We had some welcome rain on the weekend. On our walk we came by a meadow full of huge marguerites, wild bellflowers and buttercups, and to my surprise the first scattered, bright blue cornflowers. I'm still busy with painting for the #maykind challenge and yesterday I finally planted my cucumber seedlings into the greenhouse and soon the weather should be stable enough to also plant the tomatoes in the outside beds. This year it is exceptional tricky, because of the abundance of ticks we are having. I think it might have to do with the floodings we had last autumn.
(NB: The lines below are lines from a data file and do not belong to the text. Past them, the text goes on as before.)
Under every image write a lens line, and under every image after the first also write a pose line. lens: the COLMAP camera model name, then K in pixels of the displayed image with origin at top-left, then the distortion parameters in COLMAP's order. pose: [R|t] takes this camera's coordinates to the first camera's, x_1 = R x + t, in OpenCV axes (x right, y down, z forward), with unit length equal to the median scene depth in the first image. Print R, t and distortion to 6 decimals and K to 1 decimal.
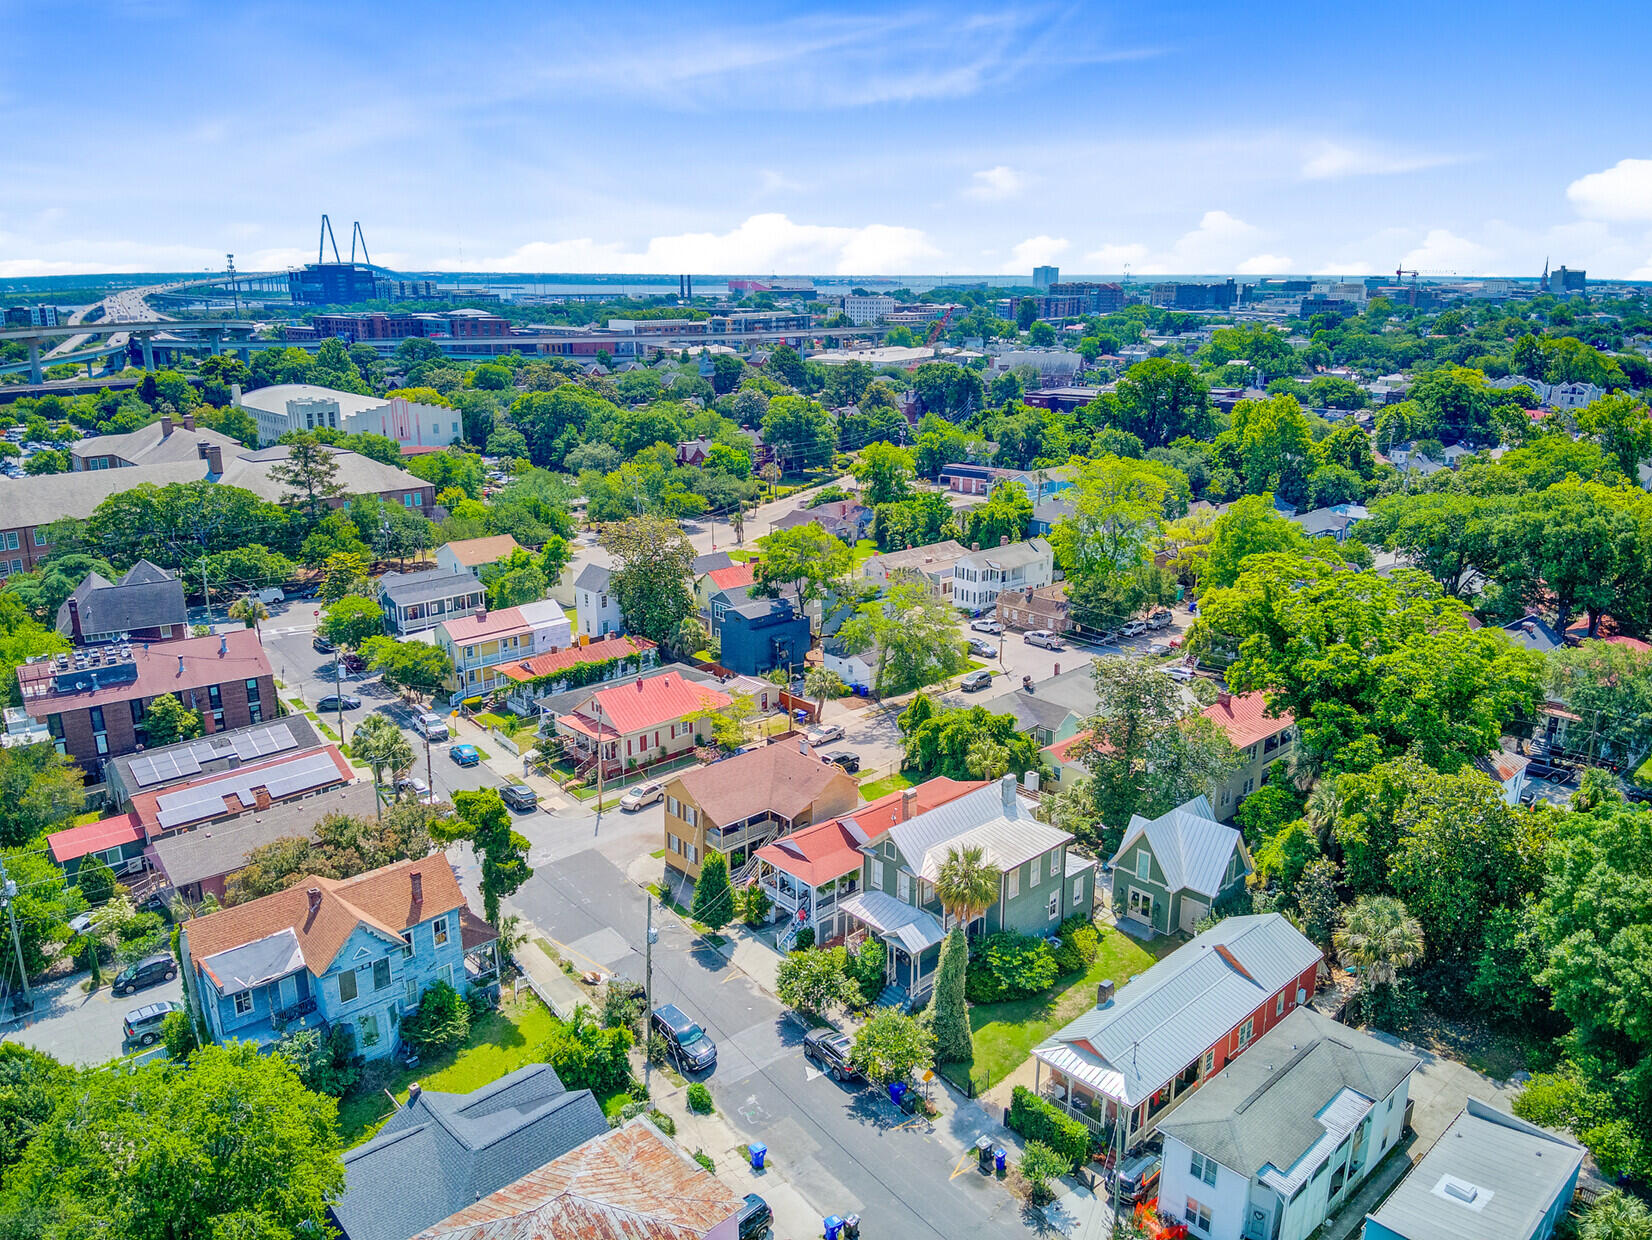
lens RADIAL K [[1200.9, 0, 826.0], [0, 1200.9, 620.0], [0, 0, 1]] dist [0.134226, -0.280223]
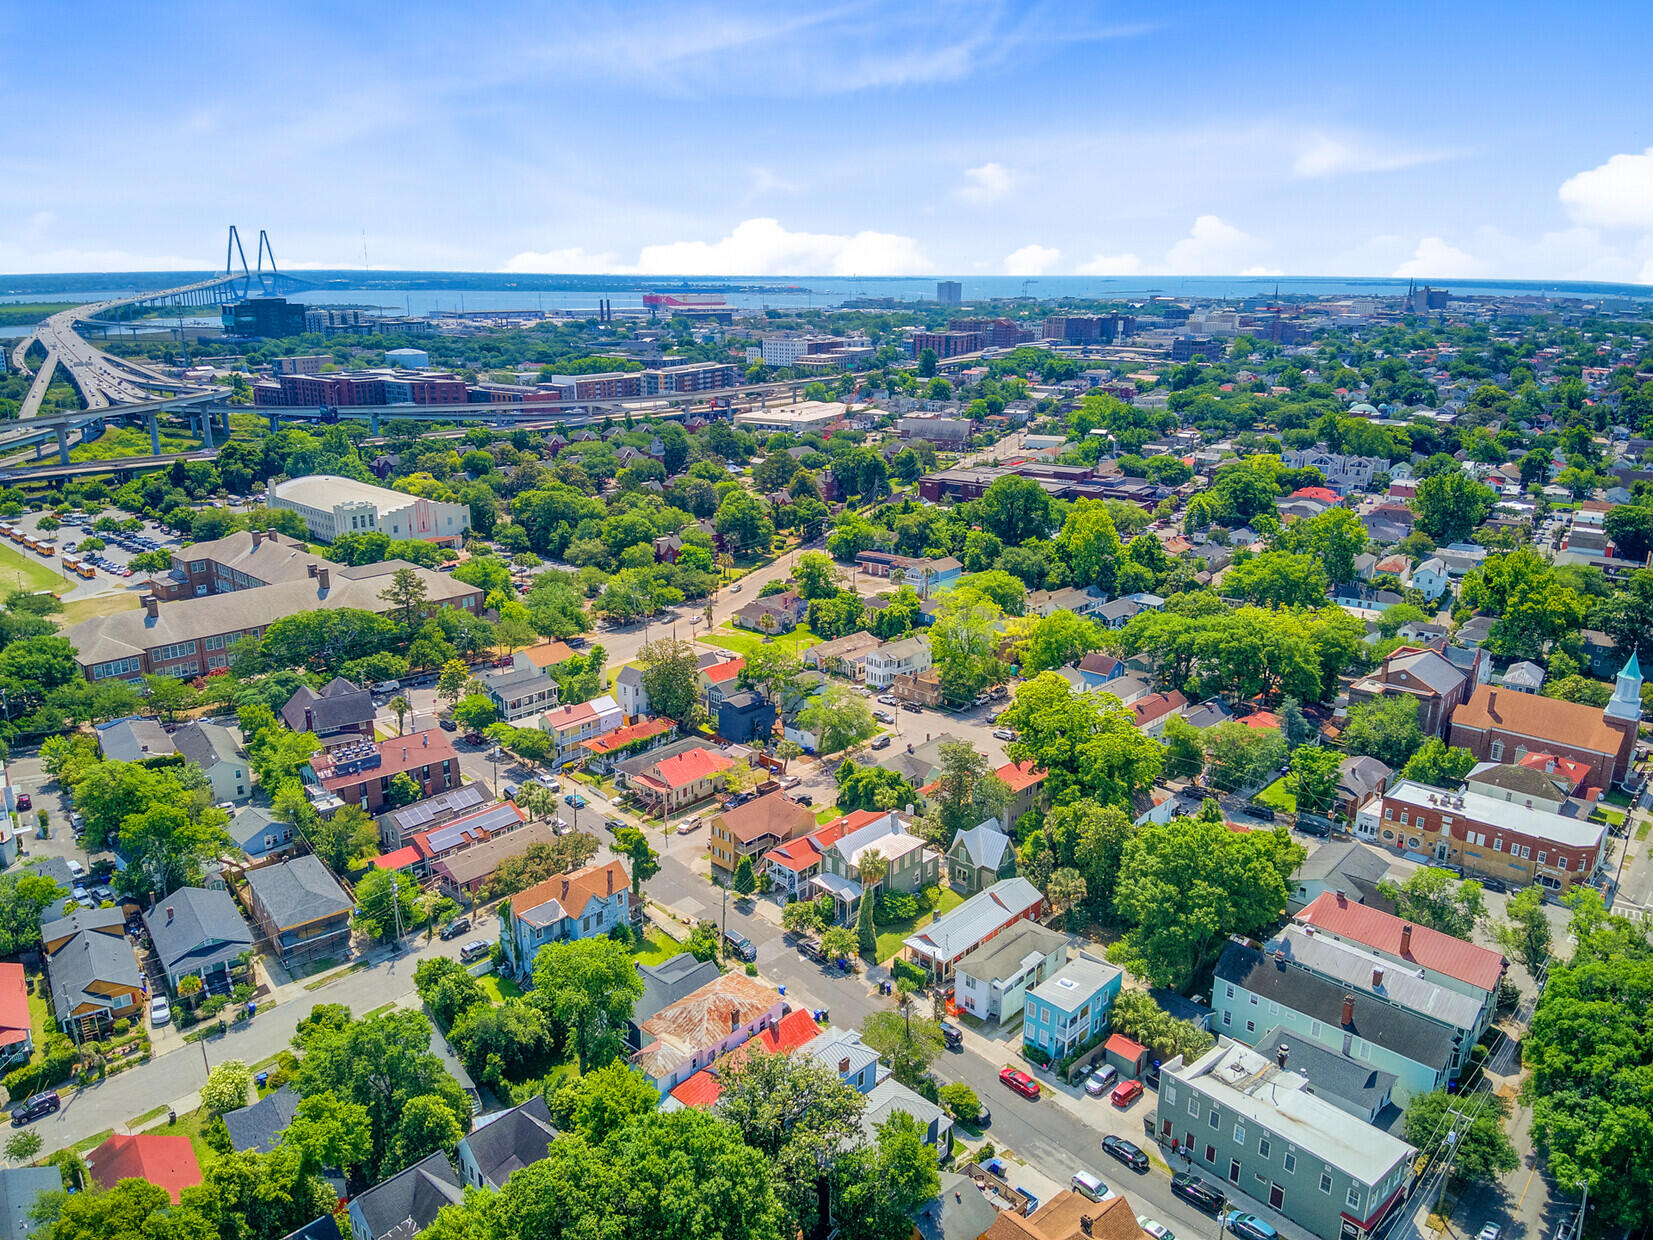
lens RADIAL K [[1174.8, 0, 826.5], [0, 1174.8, 620.0], [0, 0, 1]] dist [0.144474, -0.254957]
pose [[0.997376, -0.016038, 0.070603, -0.069850], [0.016072, 0.999871, 0.000079, -0.145503], [-0.070595, 0.001056, 0.997504, -0.713220]]
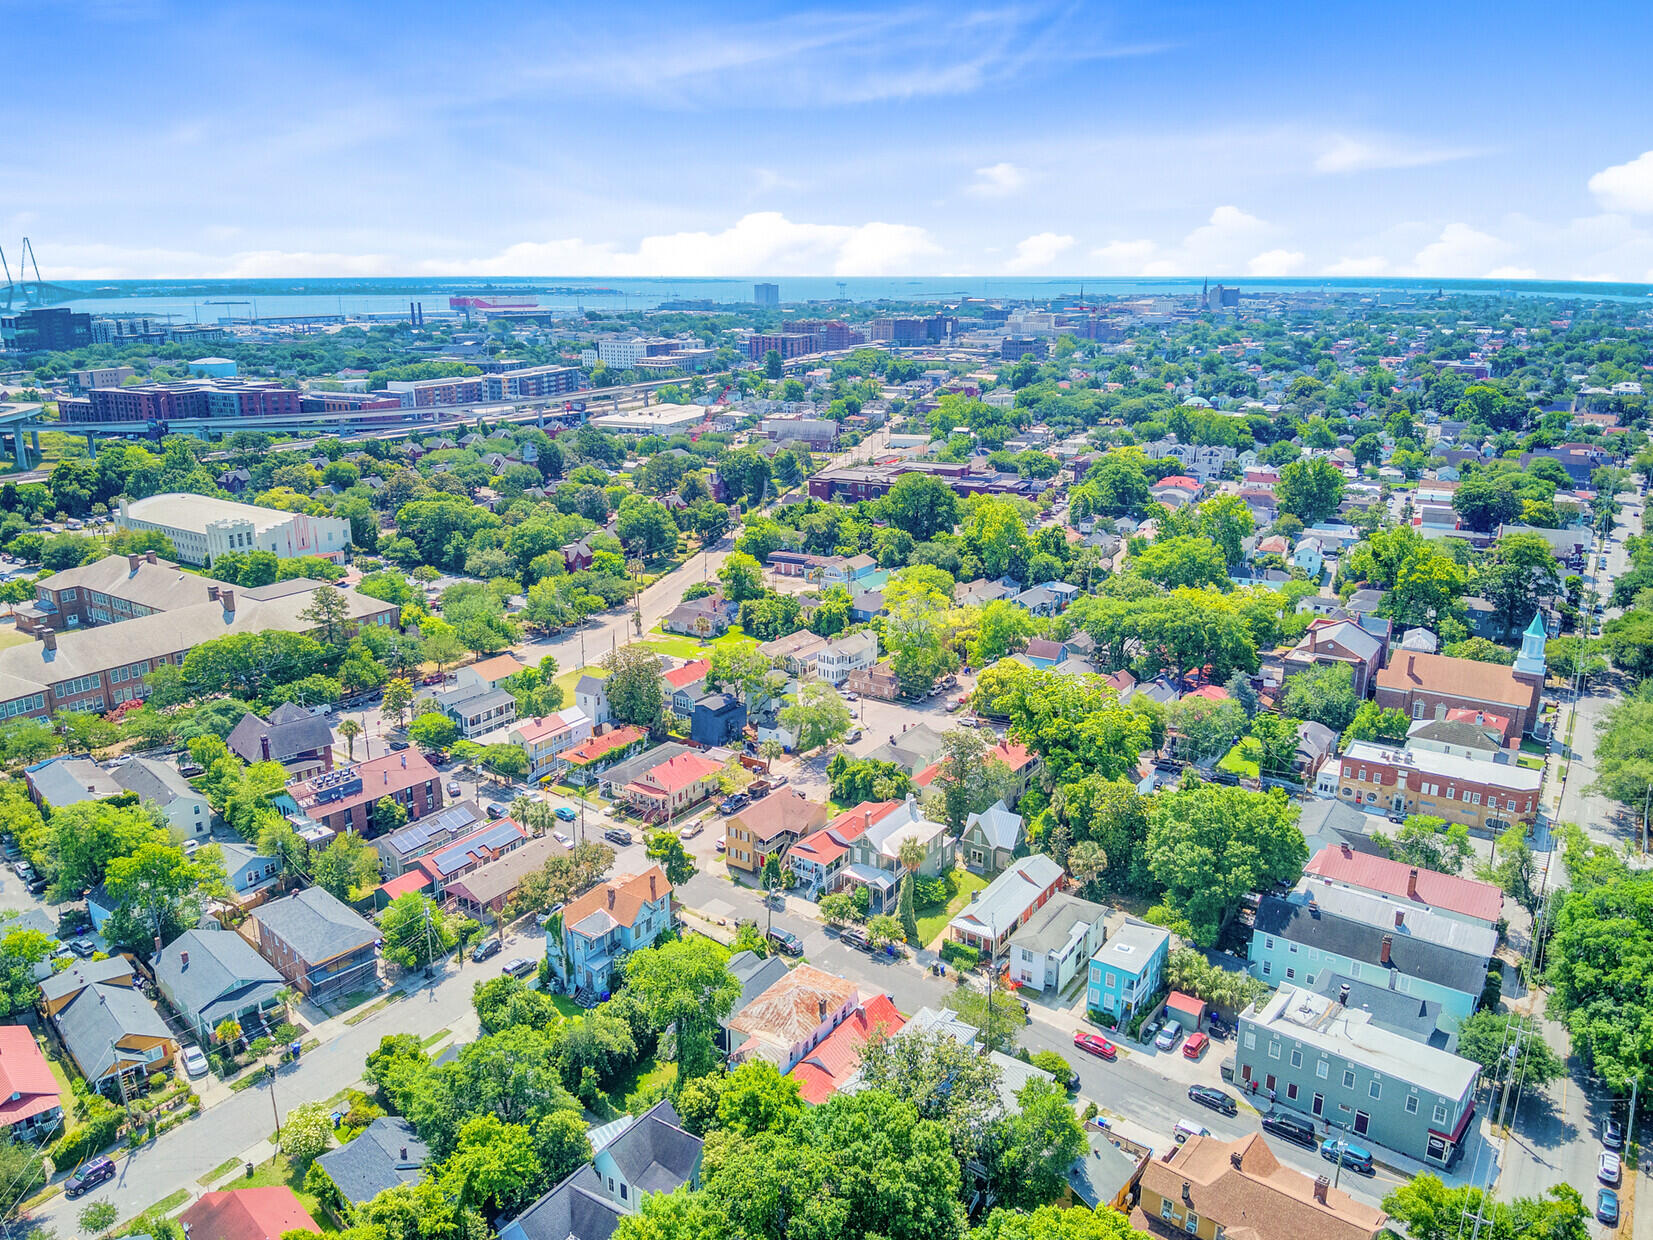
lens RADIAL K [[1182.1, 0, 826.5], [0, 1182.1, 620.0], [0, 0, 1]] dist [0.153930, -0.272367]
pose [[0.975131, -0.061740, 0.212855, -0.306865], [0.062638, 0.998033, 0.002531, -0.144182], [-0.212593, 0.010865, 0.977081, -0.708163]]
I was already shocked when I found six ticks on my clothes in a period of no more than three quarters of an hour while cutting the berry plants. But when we had 26 ticks on a short walk on a forest path, I knew that this will be an extreme year and to be honest, I don't know how to manage this. There is this constant question mark in my head since a few years, something I can not wrap my head around. How should one be able to connect with nature when every step outside is such a risk to one's own life? Everyone who had been seriously ill from a tick bite will understand what I mean. Last month a dear friend of my sisters fiancé committed suicide after battling with severe symptoms of neuroborreliosis for 18 years! It is a hell of a sickness. It destroys you from the inside in a way that makes you feel completely trapped and out of control of your body functions and brain. Like torture, but with no hope for salvation. Sometimes I really feel lonely and stumped with this theme.

May 14, 2025

*Gentle May days

{Music: Love grows – Oak Studios + Far Away From the Past – Hanna Lindgren}

Some gentle moments,
between blowballs, quince flowers
and the snails in the soft evening light.